[Entries excerpted from a collection]
· · · · ·
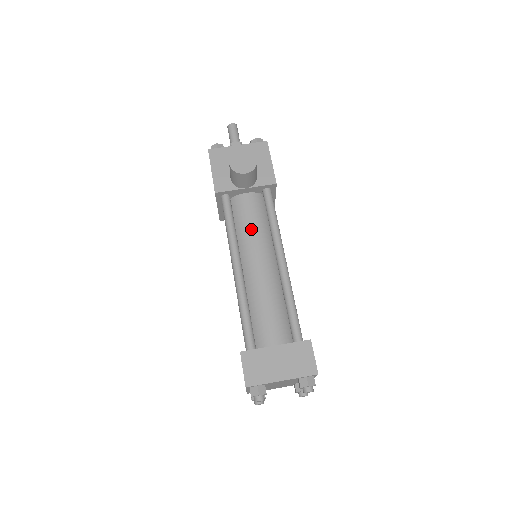
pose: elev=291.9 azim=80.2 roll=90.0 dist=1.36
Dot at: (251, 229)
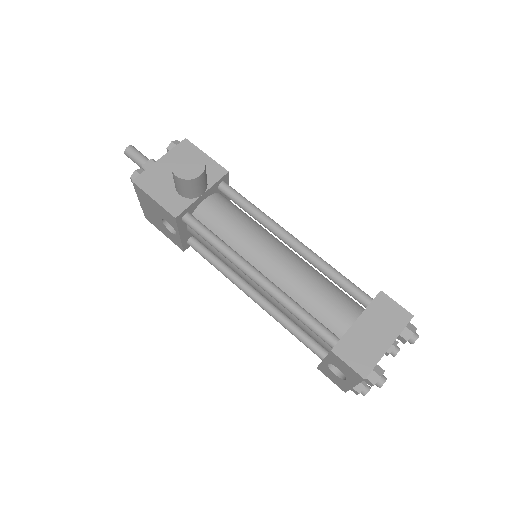
Dot at: (238, 231)
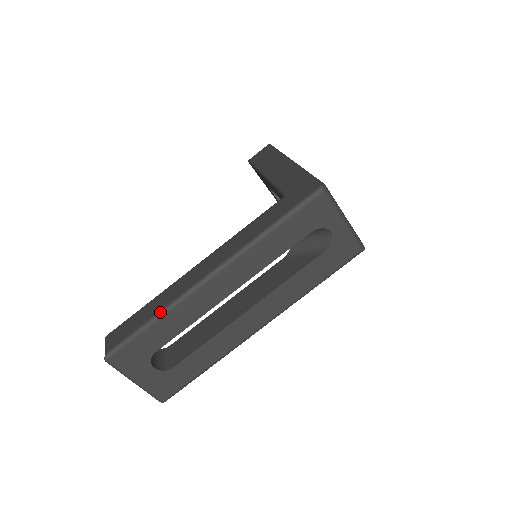
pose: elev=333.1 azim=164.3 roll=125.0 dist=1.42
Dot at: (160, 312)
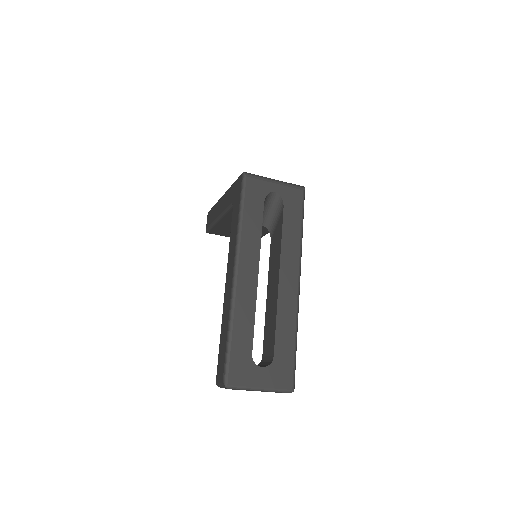
Dot at: (229, 323)
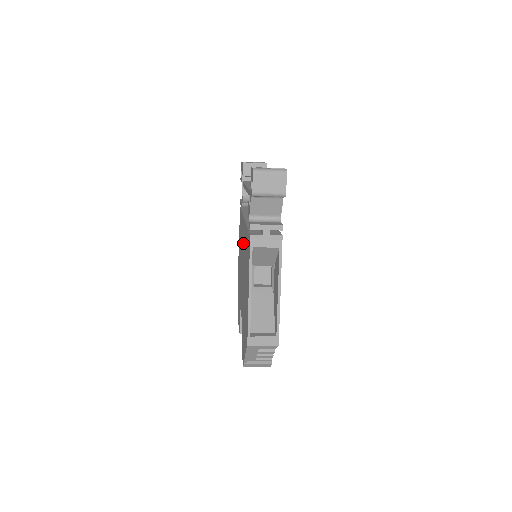
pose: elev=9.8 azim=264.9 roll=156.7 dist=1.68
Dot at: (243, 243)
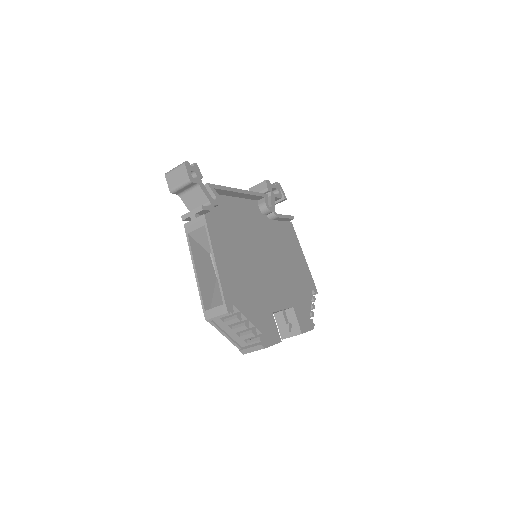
· · · · ·
Exercise goal: Arrange every line of the entries above as a numbered list, omitting blank lines and leaving the pictures out.

Output for this exercise:
1. pose: elev=291.9 azim=80.2 roll=90.0 dist=1.36
2. Dot at: (251, 229)
3. Dot at: (238, 231)
4. pose: elev=333.1 azim=164.3 roll=125.0 dist=1.42
5. Dot at: (160, 312)
6. Dot at: (229, 323)
7. pose: elev=9.8 azim=264.9 roll=156.7 dist=1.68
8. Dot at: (243, 243)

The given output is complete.